Back to top
Publikacja: 10.03.2022
„Puls Biznesu”: MOL zawsze będzie przestrzegać sankcji
Ekonomia

„Nie zrealizujemy żadnego projektu, który byłby niezgodny z obowiązującymi sankcjami. Nie mamy też ambicji zwiększania naszej ekspozycji w Rosji” – mówi György Bacsa, członek zarządu węgierskiego giganta paliwowego MOL, w wywiadzie dla „Pulsu Biznesu”.


Fot. Miroslav Chaloupka / PAP/CTK


Jednocześnie Bacsa odradził w rozmowie rezygnację z dostaw rosyjskich surowców energetycznych. – Musimy wziąć pod uwagę szersze konsekwencje gospodarcze scenariusza, w którym wszystkie europejskie rafinerie muszą zapomnieć o rosyjskiej ropie. To nie powinno nastąpić w wyniku szybkiej decyzji, ponieważ groziłoby to poważnymi niedoborami, chaosem – przekonywał w rozmowie z „PB” członek zarządu węgierskiego koncernu paliwowego MOL.

Podobnego zdania jest węgierski rząd. Minister finansów Węgier Mihály Varga zapowiedział na swoim profilu w mediach społecznościowych, że jego kraj nie poprze żadnych sankcji na rosyjski sektor energetyczny.
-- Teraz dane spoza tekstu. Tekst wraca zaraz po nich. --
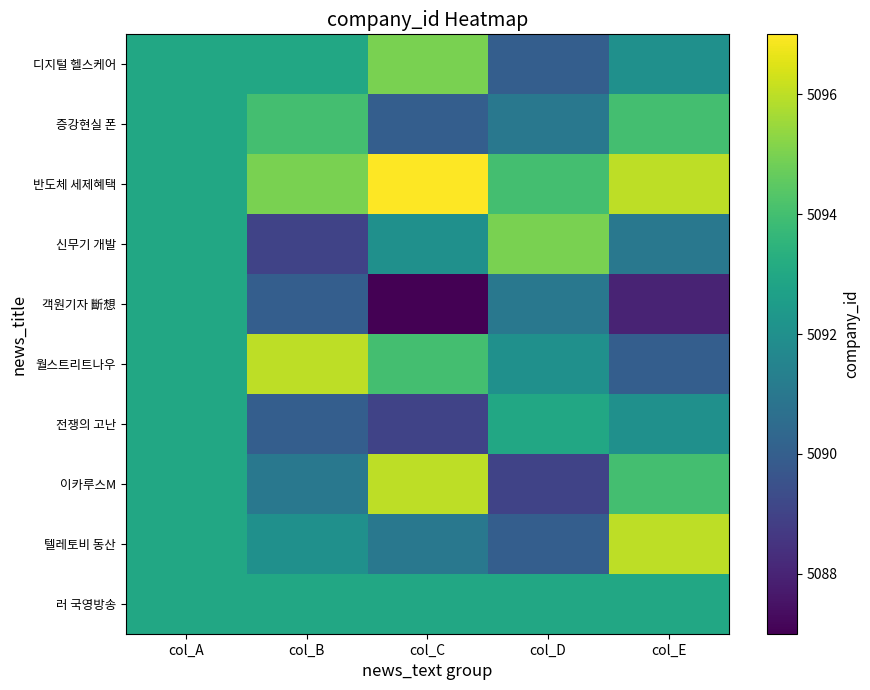

Reading left to right, what are all the values shown in this chart?

러 국영방송: col_A=5093	col_B=5093	col_C=5093	col_D=5093	col_E=5093
텔레토비 동산: col_A=5093	col_B=5092	col_C=5091	col_D=5090	col_E=5096
이카루스M: col_A=5093	col_B=5091	col_C=5096	col_D=5089	col_E=5094
전쟁의 고난: col_A=5093	col_B=5090	col_C=5089	col_D=5093	col_E=5092
월스트리트나우: col_A=5093	col_B=5096	col_C=5094	col_D=5092	col_E=5090
객원기자 斷想: col_A=5093	col_B=5090	col_C=5087	col_D=5091	col_E=5088
신무기 개발: col_A=5093	col_B=5089	col_C=5092	col_D=5095	col_E=5091
반도체 세제혜택: col_A=5093	col_B=5095	col_C=5097	col_D=5094	col_E=5096
증강현실 폰: col_A=5093	col_B=5094	col_C=5090	col_D=5091	col_E=5094
디지털 헬스케어: col_A=5093	col_B=5093	col_C=5095	col_D=5090	col_E=5092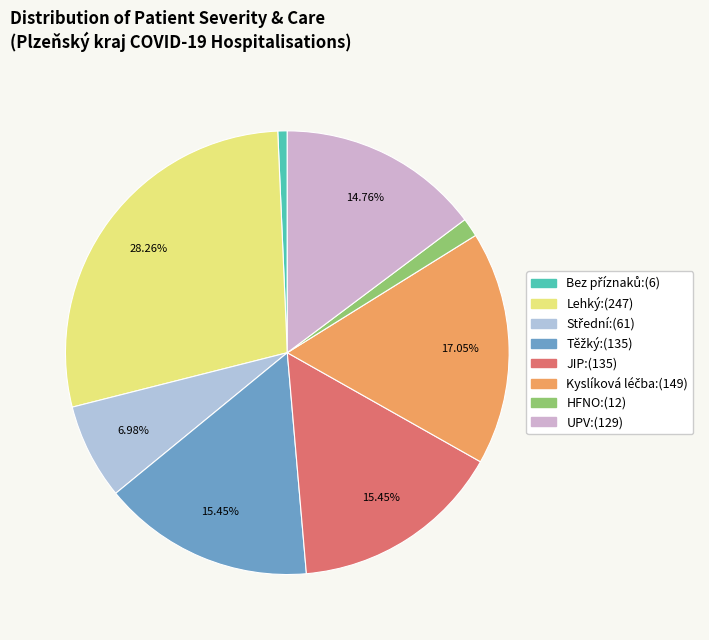

Is there a majority slice in this chart?

No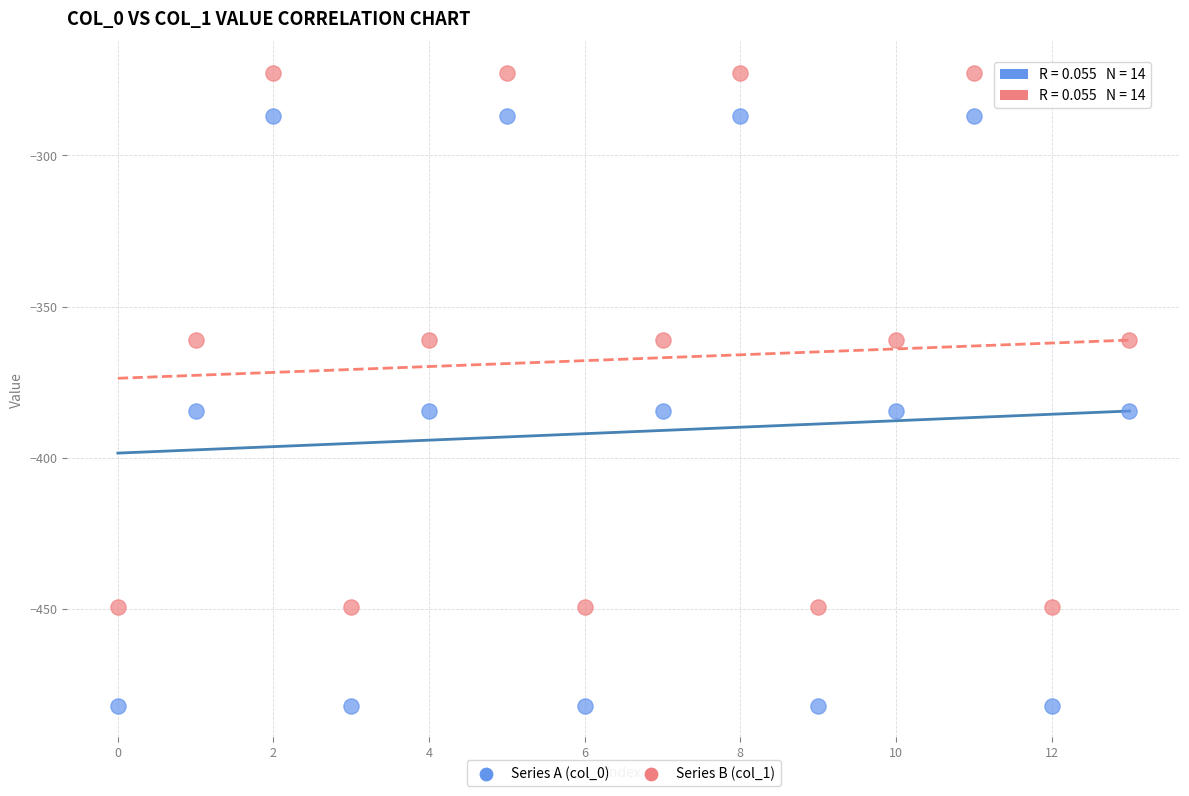

Which series reaches the maximum Y coordinate?

Series B (col_1)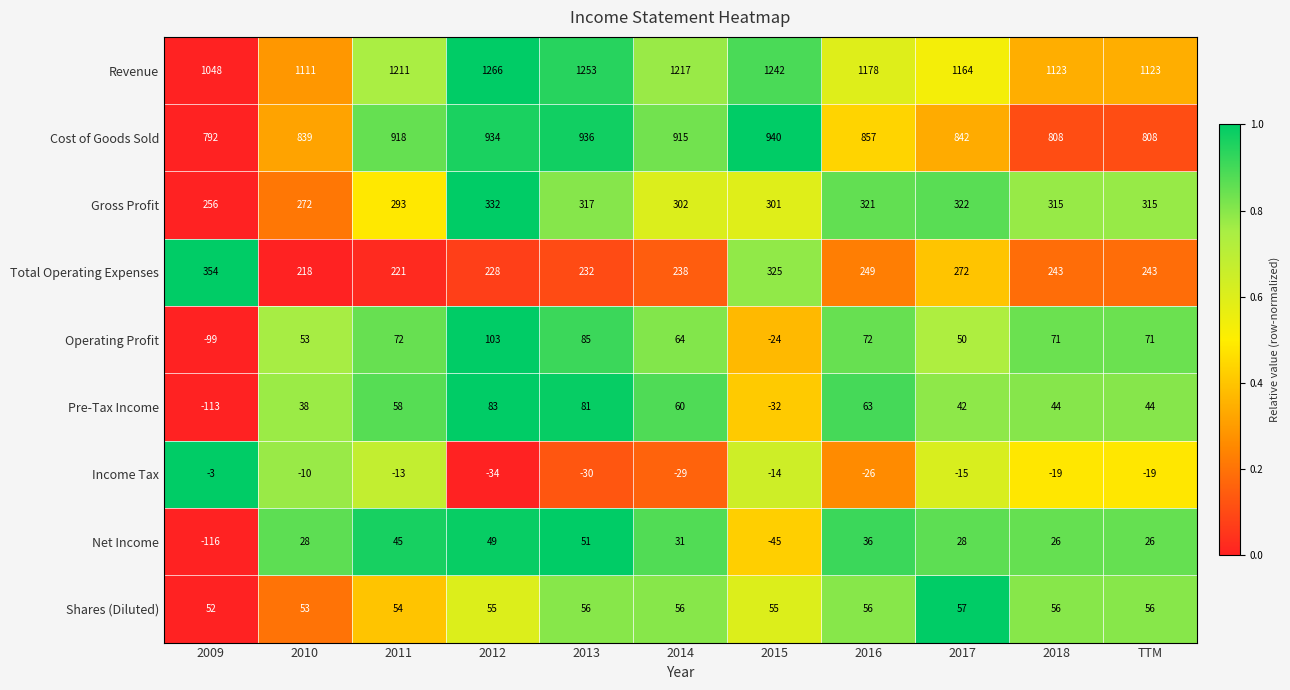

The Gross Profit series shows 150 at 2014. True or false?

False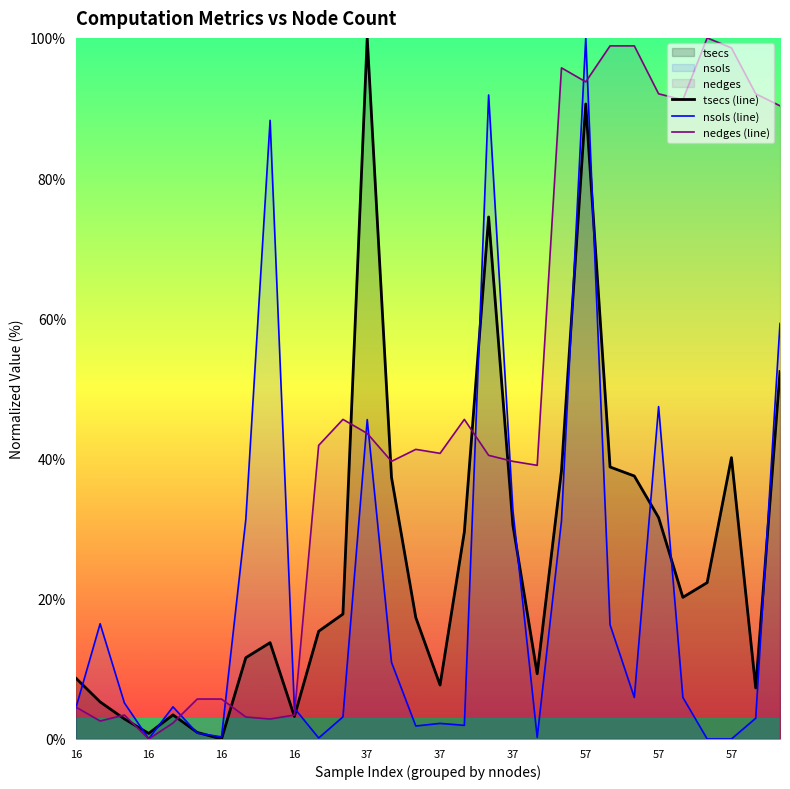

After their last crossing, which series has the higher values: nsols or tsecs?

nsols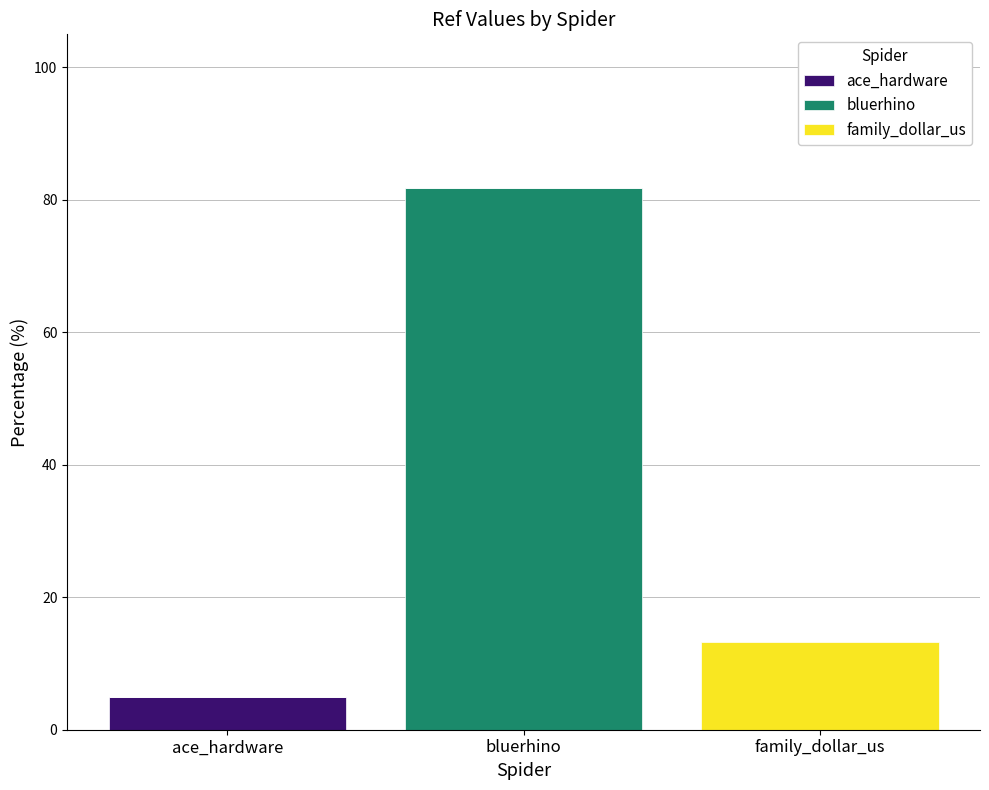

At which category is the sum across all series the highest?

bluerhino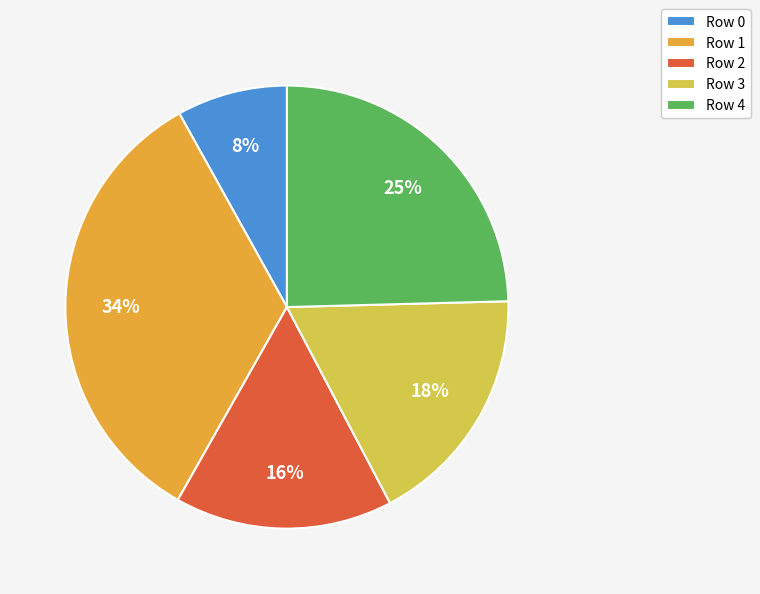

Rank the categories by value from lowest to highest.

Row 0, Row 2, Row 3, Row 4, Row 1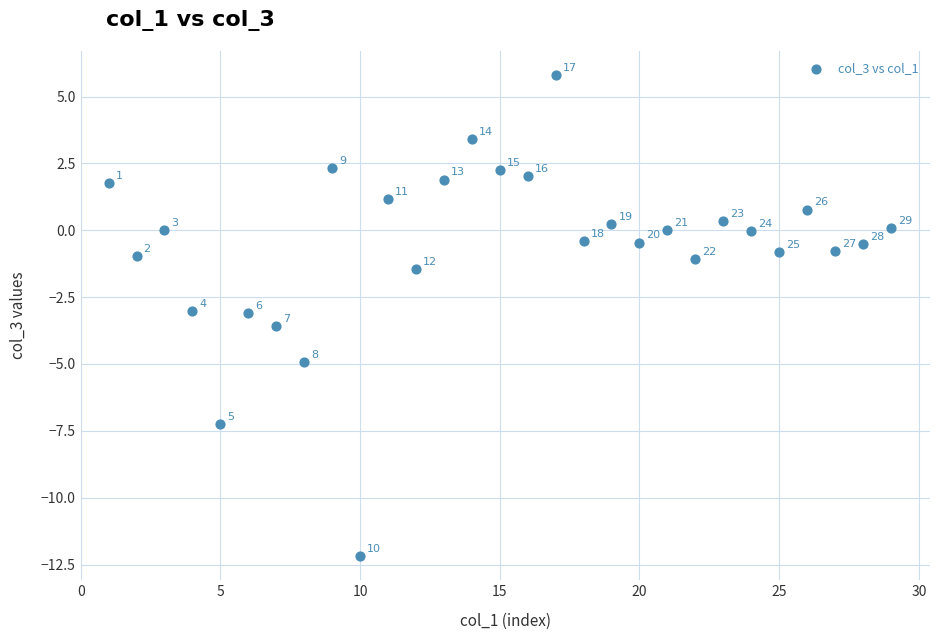

What is the range of Y values (max minus min)?

18.0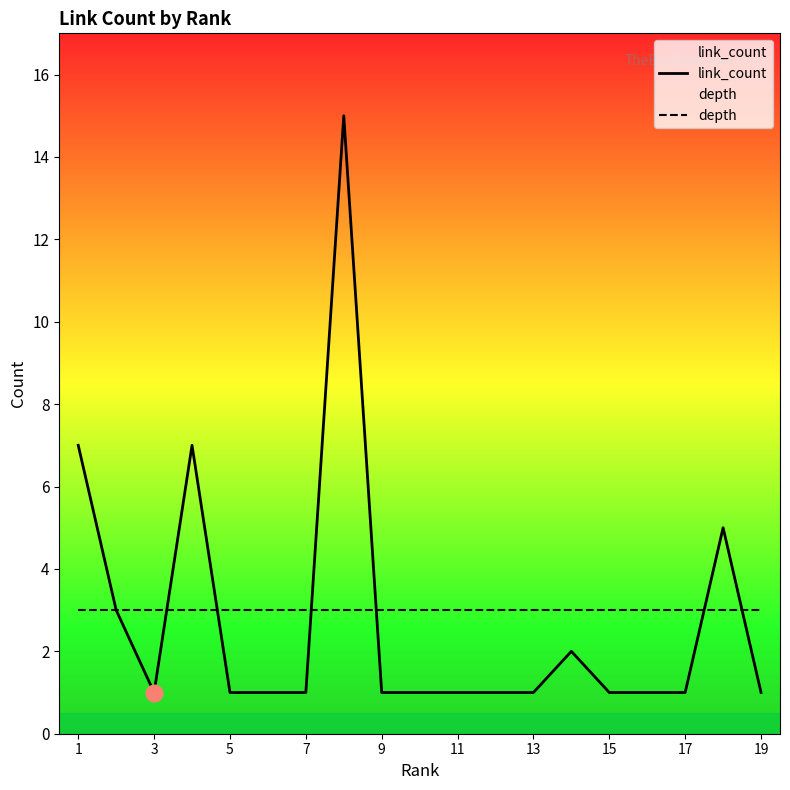

Rank the series by their maximum value, from highest to lowest.

link_count, depth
Zdaniem szefa węgierskiego resortu finansów nowe unijne sankcje doprowadziłyby do tego, że krajowa waluta Węgier – forint – jeszcze bardziej straciłaby na wartości. Mihály Varga ubolewał, że przyjęty już pakiet sankcji doprowadził do osłabienia forinta. – Węgierska waluta stała się ofiarą brukselskich sankcji, które wyrządziły węgierskiej gospodarce znaczące szkody – podkreślił minister finansów Węgier.